O Dr. Eduardo Blumwald (à direita), Akhilesh Yadav, Ph.D., e outros membros de sua equipe na Universidade da Califórnia, Davis, modificaram o arroz para estimular as bactérias do solo a produzirem mais nitrogênio que as plantas podem usar. [Trina Kleist/UC Davis]
Pesquisadores usaram a tecnologia CRISPR para modificar geneticamente o arroz, estimulando as bactérias do solo a fixarem o nitrogênio necessário para o seu crescimento. As descobertas podem reduzir a quantidade de fertilizantes nitrogenados necessários para o cultivo, economizando bilhões de dólares por ano para os agricultores americanos e beneficiando o meio ambiente ao reduzir a poluição por nitrogênio.
“As plantas são fábricas químicas incríveis”, disse o Dr. Eduardo Blumwald, professor emérito de ciências vegetais da Universidade da Califórnia, Davis, que liderou o estudo. Sua equipe usou a tecnologia CRISPR para aumentar a degradação da apigenina no arroz. Eles descobriram que a apigenina e outros compostos estimulam a fixação bacteriana de nitrogênio.
O trabalho deles foi publicado na revista Plant Biotechnology (“A modificação genética da biossíntese de flavonóides do arroz aumenta a formação de biofilme e a fixação biológica de nitrogênio por bactérias fixadoras de nitrogênio do solo”).
O nitrogênio é essencial para o crescimento das plantas, mas elas não conseguem converter diretamente o nitrogênio do ar em uma forma que possam utilizar. Em vez disso, as plantas dependem da absorção de nitrogênio inorgânico, como a amônia, produzido por bactérias no solo. A produção agrícola baseia-se no uso de fertilizantes nitrogenados para aumentar a produtividade das plantas.
“Se as plantas conseguem produzir substâncias químicas que permitem que as bactérias do solo fixem o nitrogênio atmosférico, podemos modificar geneticamente as plantas para que produzam mais dessas substâncias”, disse ele. “Essas substâncias químicas estimulam as bactérias do solo a fixar o nitrogênio e as plantas utilizam o amônio resultante, reduzindo assim a necessidade de fertilizantes químicos.”
A equipe de Broomwald utilizou análises químicas e genômica para identificar compostos em plantas de arroz – apigenina e outros flavonoides – que aumentam a atividade de fixação de nitrogênio das bactérias.
Em seguida, identificaram vias de produção desses compostos químicos e utilizaram a tecnologia de edição genética CRISPR para aumentar a produção de substâncias que estimulam a formação de biofilmes. Esses biofilmes contêm bactérias que intensificam a transformação do nitrogênio. Como resultado, a atividade de fixação de nitrogênio pelas bactérias aumenta, assim como a quantidade de amônio disponível para a planta.
“Plantas de arroz melhoradas apresentaram maior rendimento de grãos quando cultivadas em condições de limitação de nitrogênio no solo”, escreveram os pesquisadores no artigo. “Nossos resultados apoiam a manipulação da via de biossíntese de flavonoides como uma forma de induzir a fixação biológica de nitrogênio nos grãos e reduzir o teor de nitrogênio inorgânico. Uso de fertilizantes. Estratégias reais.”

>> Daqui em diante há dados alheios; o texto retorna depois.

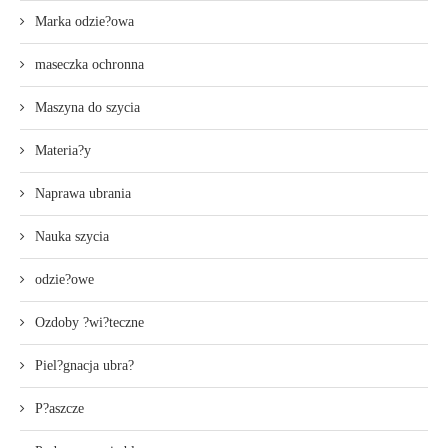
Marka odzie?owa
maseczka ochronna
Maszyna do szycia
Materia?y
Naprawa ubrania
Nauka szycia
odzie?owe
Ozdoby ?wi?teczne
Piel?gnacja ubra?
P?aszcze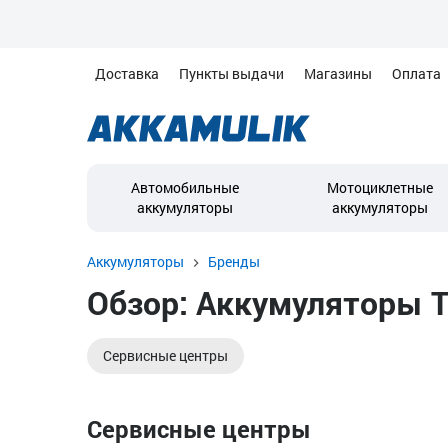
Доставка
Пункты выдачи
Магазины
Оплата
Автомобильные
Мотоциклетные
аккумуляторы
аккумуляторы
Аккумуляторы
Бренды
Обзор: Аккумуляторы 
Сервисные центры
Сервисные центры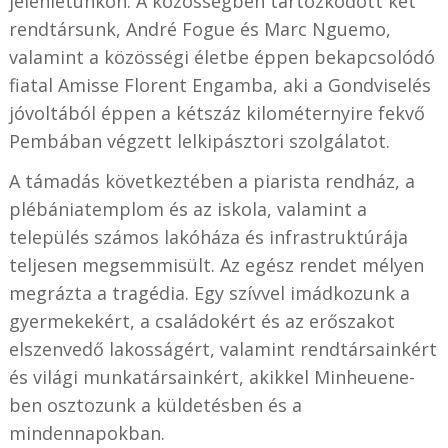
jelenlétünkön. A közösségben tartózkodott két
rendtársunk, André Fogue és Marc Nguemo,
valamint a közösségi életbe éppen bekapcsolódó
fiatal Amisse Florent Engamba, aki a Gondviselés
jóvoltából éppen a kétszáz kilométernyire fekvő
Pembában végzett lelkipásztori szolgálatot.
A támadás következtében a piarista rendház, a
plébániatemplom és az iskola, valamint a
település számos lakóháza és infrastruktúrája
teljesen megsemmisült. Az egész rendet mélyen
megrázta a tragédia. Egy szívvel imádkozunk a
gyermekekért, a családokért és az erőszakot
elszenvedő lakosságért, valamint rendtársainkért
és világi munkatársainkért, akikkel Minheuene-
ben osztozunk a küldetésben és a
mindennapokban.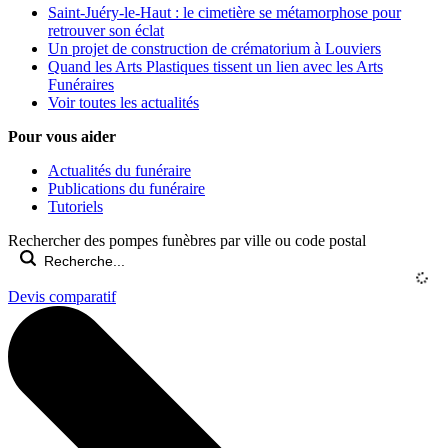
Saint-Juéry-le-Haut : le cimetière se métamorphose pour
retrouver son éclat
Un projet de construction de crématorium à Louviers
Quand les Arts Plastiques tissent un lien avec les Arts
Funéraires
Voir toutes les actualités
Pour vous aider
Actualités du funéraire
Publications du funéraire
Tutoriels
Rechercher des pompes funèbres par ville ou code postal
Devis comparatif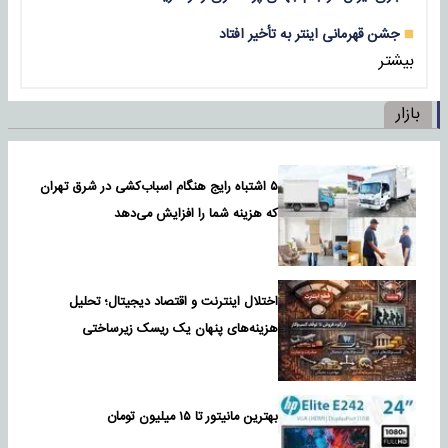
جشن قهرمانی اینتر به تأخیر افتاد
بیشتر
بازار
۵ اشتباه رایج هنگام اسباب‌کشی در شرق تهران
که هزینه شما را افزایش می‌دهد
اختلال اینترنت و اقتصاد دیجیتال؛ تحلیل
هزینه‌های پنهان یک ریسک زیرساختی
بهترین مانیتور تا ۱۵ میلیون تومان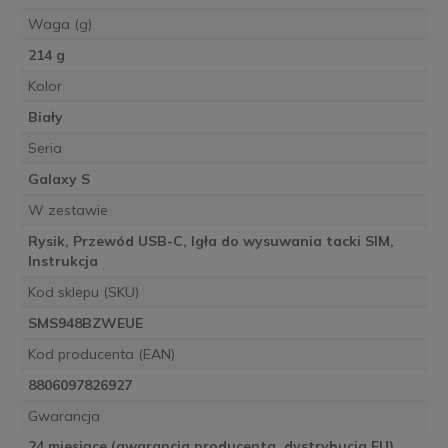
Waga (g)
214 g
Kolor
Biały
Seria
Galaxy S
W zestawie
Rysik, Przewód USB-C, Igła do wysuwania tacki SIM,
Instrukcja
Kod sklepu (SKU)
SMS948BZWEUE
Kod producenta (EAN)
8806097826927
Gwarancja
24 miesiące (gwarancja producenta, dystrybucja EU)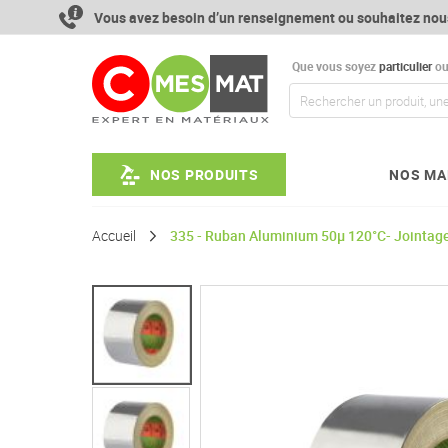
Aller
Vous avez besoin d’un renseignement ou souhaitez nou
au
contenu
Que vous soyez
particulier
o
NOS PRODUITS
NOS MA
Accueil
335 - Ruban Aluminium 50µ 120°C- Jointage
Passer
à
la
fin
de
la
galerie
d’images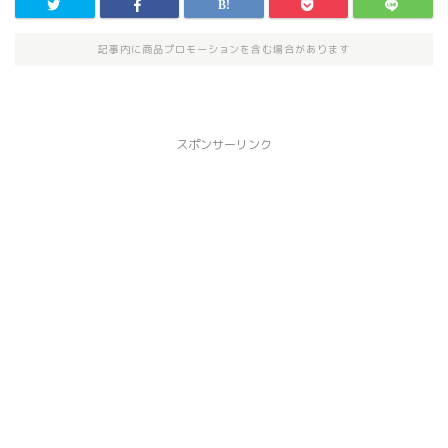
記事内に商品プロモーションを含む場合があります
スポンサーリンク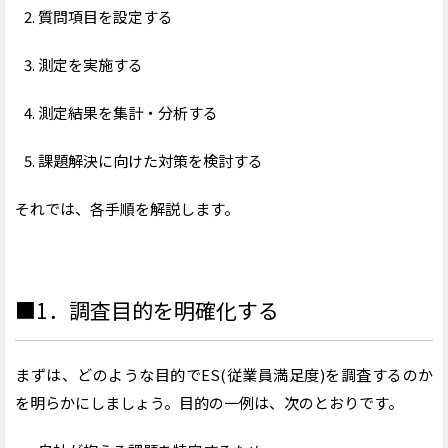
質問項目を設定する
測定を実施する
測定結果を集計・分析する
課題解決に向けた対策を検討する
それでは、各手順を解説します。
■1．調査目的を明確化する
まずは、どのような目的でES(従業員満足度)を調査するのか
を明らかにしましょう。目的の一例は、次のとおりです。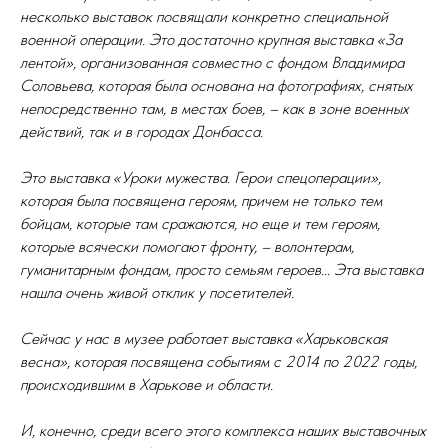
несколько выставок посвящали конкретно специальной
военной операции. Это достаточно крупная выставка «За
лентой», организованная совместно с фондом Владимира
Соловьева, которая была основана на фотографиях, снятых
непосредственно там, в местах боев, – как в зоне военных
действий, так и в городах Донбасса.
Это выставка «Уроки мужества. Герои спецоперации»,
которая была посвящена героям, причем не только тем
бойцам, которые там сражаются, но еще и тем героям,
которые всячески помогают фронту, – волонтерам,
гуманитарным фондам, просто семьям героев... Эта выставка
нашла очень живой отклик у посетителей.
Сейчас у нас в музее работает выставка «Харьковская
весна», которая посвящена событиям с 2014 по 2022 годы,
происходившим в Харькове и области.
И, конечно, среди всего этого комплекса наших выставочных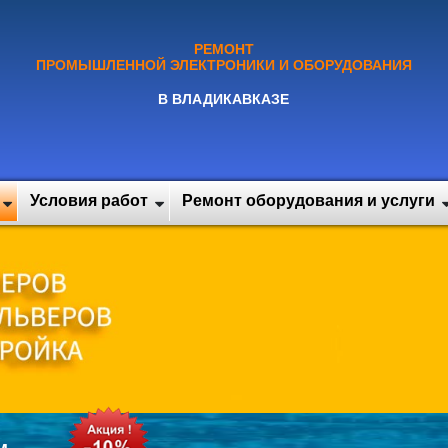
РЕМОНТ
ПРОМЫШЛЕННОЙ ЭЛЕКТРОНИКИ И ОБОРУДОВАНИЯ
В ВЛАДИКАВКАЗЕ
Условия работ
Ремонт оборудования и услуги
м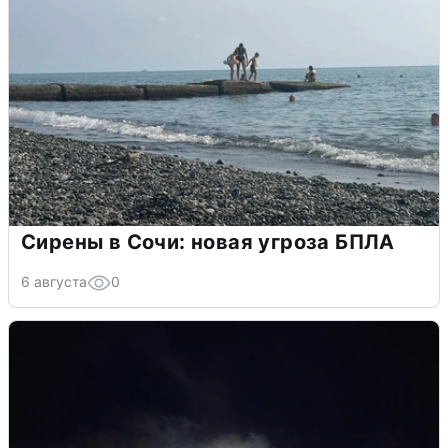
Сирены в Сочи: новая угроза БПЛА
6 августа
0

Outras plantas também podem usar essa rota. A Universidade da Califórnia solicitou uma patente para a tecnologia e está aguardando a aprovação. A pesquisa foi financiada pela Fundação Will W. Lester. Além disso, a Bayer CropScience apoia novas pesquisas sobre o tema.

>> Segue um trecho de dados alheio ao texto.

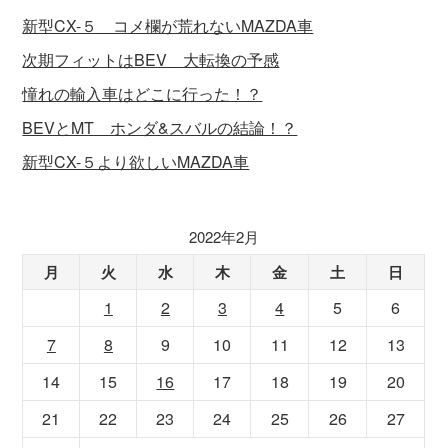
新型CX-５ コメ欄が荒れないMAZDA車
次期フィットはBEV 大転換の予感
憧れの輸入車はどこに行った！？
BEVとMT ホンダ&スバルの結論！？
新型CX-５より欲しいMAZDA車
2022年2月
月
火
水
木
金
土
日
1
2
3
4
5
6
7
8
9
10
11
12
13
14
15
16
17
18
19
20
21
22
23
24
25
26
27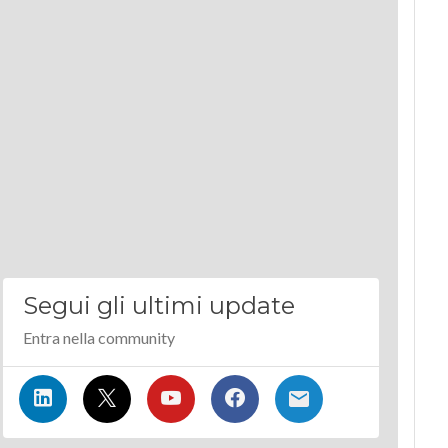
Segui gli ultimi update
Entra nella community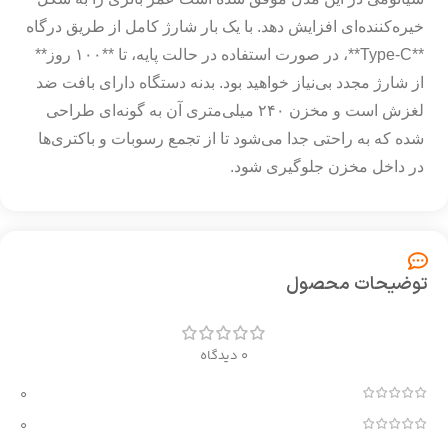
خیره‌کننده‌ای افزایش دهد. با یک بار شارژ کامل از طریق درگاه
**Type-C**، در صورت استفاده در حالت پایه، تا **۱۰۰ روز**
از شارژ مجدد بی‌نیاز خواهید بود. بدنه دستگاه دارای بافت ضد
لغزش است و مخزن ۲۴۰ میلی‌متری آن به گونه‌ای طراحی
شده که به راحتی جدا می‌شود تا از تجمع رسوبات و باکتری‌ها
در داخل مخزن جلوگیری شود.
توضیحات محصول
0 دیدگاه
0
0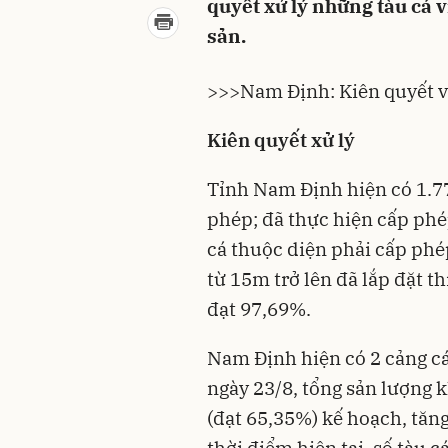
quyết xử lý những tàu cá v
sản.
>>>
Nam Định: Kiên quyết vớ
Kiên quyết xử lý
Tỉnh Nam Định hiện có 1.77
phép; đã thực hiện cấp phé
cá thuộc diện phải cấp phép.
từ 15m trở lên đã lắp đặt th
đạt 97,69%.
Nam Định
hiện có 2 cảng c
ngày 23/8, tổng sản lượng k
(đạt 65,35%) kế hoạch, tăn
thời điểm hiện tại, số tàu c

“Os fertilizantes nitrogenados são muito, muito caros”, disse Blumwald. “Qualquer coisa que possa eliminar esses custos é importante. Por um lado, é uma questão de dinheiro, mas o nitrogênio também tem efeitos nocivos ao meio ambiente.”
A maior parte dos fertilizantes aplicados se perde, infiltrando-se no solo e nas águas subterrâneas. A descoberta de Blumwald pode ajudar a proteger o meio ambiente, reduzindo a poluição por nitrogênio. "Isso poderia fornecer uma prática agrícola alternativa e sustentável que reduziria o uso excessivo de fertilizantes nitrogenados", disse ele.